## What you have to do
How would the forum post about backing up a file on printed paper go on? Continue it from its last sentence.
[[ Text for analysis, beginning ]]
Rouxenator
Dank meme lord
- Joined
- Oct 31, 2007
- Messages
- 41,504
So I have this 200kb file I want to take home, but I do not have my flash drive with me and I am too lazy to plug in my phone as use it as mass storage. I also do not feel like opening Outlook so emailing the file home is not an option.
The idea that I then got was what if you could print the data on a page and scan it later to build the file again. Thankfully someone has made just the solution : http://www.ollydbg.de/Paperbak/index.html
Can't wait to get home and scan in my 200kb A4 sheet
The idea that I then got was what if you could print the data on a page and scan it later to build the file again. Thankfully someone has made just the solution : http://www.ollydbg.de/Paperbak/index.html
You may ask - why? Why, for heaven's sake, do I need to make paper backups, if there are so many alternative possibilities like CD-R's, DVD±R's, memory sticks, flash cards, hard disks, streamer tapes, ZIP drives, network storages, magnetooptical cartridges, and even 8-inch double-sided floppy disks formatted for DEC PDP-11? (I still have some). The answer is simple: you don't. However, by looking on CD or magnetic tape, you are not able to tell whether your data is readable or not. You must insert your medium into the drive (if you have one!) and try to read it.
[[ Text for analysis, end ]]
[[ Data for review, beginning ]]
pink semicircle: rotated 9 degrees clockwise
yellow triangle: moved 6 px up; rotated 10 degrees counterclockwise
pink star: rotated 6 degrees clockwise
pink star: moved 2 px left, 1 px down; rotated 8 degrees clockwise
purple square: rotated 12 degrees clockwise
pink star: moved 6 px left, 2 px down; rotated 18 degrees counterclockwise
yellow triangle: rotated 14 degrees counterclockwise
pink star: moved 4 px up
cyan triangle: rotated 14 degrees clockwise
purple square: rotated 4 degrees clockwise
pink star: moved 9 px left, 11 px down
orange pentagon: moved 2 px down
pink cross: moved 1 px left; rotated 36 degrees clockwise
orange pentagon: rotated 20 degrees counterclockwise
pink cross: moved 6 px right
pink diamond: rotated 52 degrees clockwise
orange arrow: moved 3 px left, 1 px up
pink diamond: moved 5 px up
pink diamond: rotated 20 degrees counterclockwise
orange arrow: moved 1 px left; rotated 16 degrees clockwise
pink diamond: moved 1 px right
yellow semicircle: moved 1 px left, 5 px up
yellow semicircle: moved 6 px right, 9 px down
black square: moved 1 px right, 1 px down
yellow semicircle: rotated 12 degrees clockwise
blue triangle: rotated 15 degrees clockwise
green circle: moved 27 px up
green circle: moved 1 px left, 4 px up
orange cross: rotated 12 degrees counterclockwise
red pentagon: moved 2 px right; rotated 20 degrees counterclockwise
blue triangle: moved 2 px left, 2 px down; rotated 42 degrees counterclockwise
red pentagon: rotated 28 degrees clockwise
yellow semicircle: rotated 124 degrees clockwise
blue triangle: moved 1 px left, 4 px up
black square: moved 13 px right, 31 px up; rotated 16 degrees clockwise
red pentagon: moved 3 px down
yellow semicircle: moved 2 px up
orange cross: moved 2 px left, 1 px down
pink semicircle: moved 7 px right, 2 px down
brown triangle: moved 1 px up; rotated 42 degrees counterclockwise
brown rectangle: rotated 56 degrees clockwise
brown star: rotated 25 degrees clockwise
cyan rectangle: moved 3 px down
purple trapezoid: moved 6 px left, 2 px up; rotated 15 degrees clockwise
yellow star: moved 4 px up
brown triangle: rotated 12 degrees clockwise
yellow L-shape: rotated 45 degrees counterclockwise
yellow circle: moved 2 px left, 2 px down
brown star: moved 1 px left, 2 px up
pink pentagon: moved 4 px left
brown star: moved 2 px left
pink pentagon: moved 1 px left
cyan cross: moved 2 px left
[[ Data for review, end ]]
## Exercise response
Paper is different. Do you remember the punched cards? EBCDIC and all this stuff. For years, cards were the main storage medium for the source code. I agree that 100K+ programs were... unhandly, but hey, only real programmers dared to write applications of this size. And used cards were good as notepads, too. Punched tapes were also common. And even the most weird codings, like CDC or EBCDIC, were readable by humans (I mean, by real programmers).
Of course, bitmaps produced by PaperBack are also human-readable (with the small help of any decent microscope). I'm joking. What you need is a scanner attached to PC. Actual version is for Windows only, but it's free and open source, and there is nothing that prevents you from porting PaperBack to Linux or Mac, and the chances are good that it still will work under Windows XXXP or Trillenium Edition. And, of course, you can mail your printouts to the recipients anywhere in the world, even if they have no Internet access or live in the countries where such access is restricted by the regiment.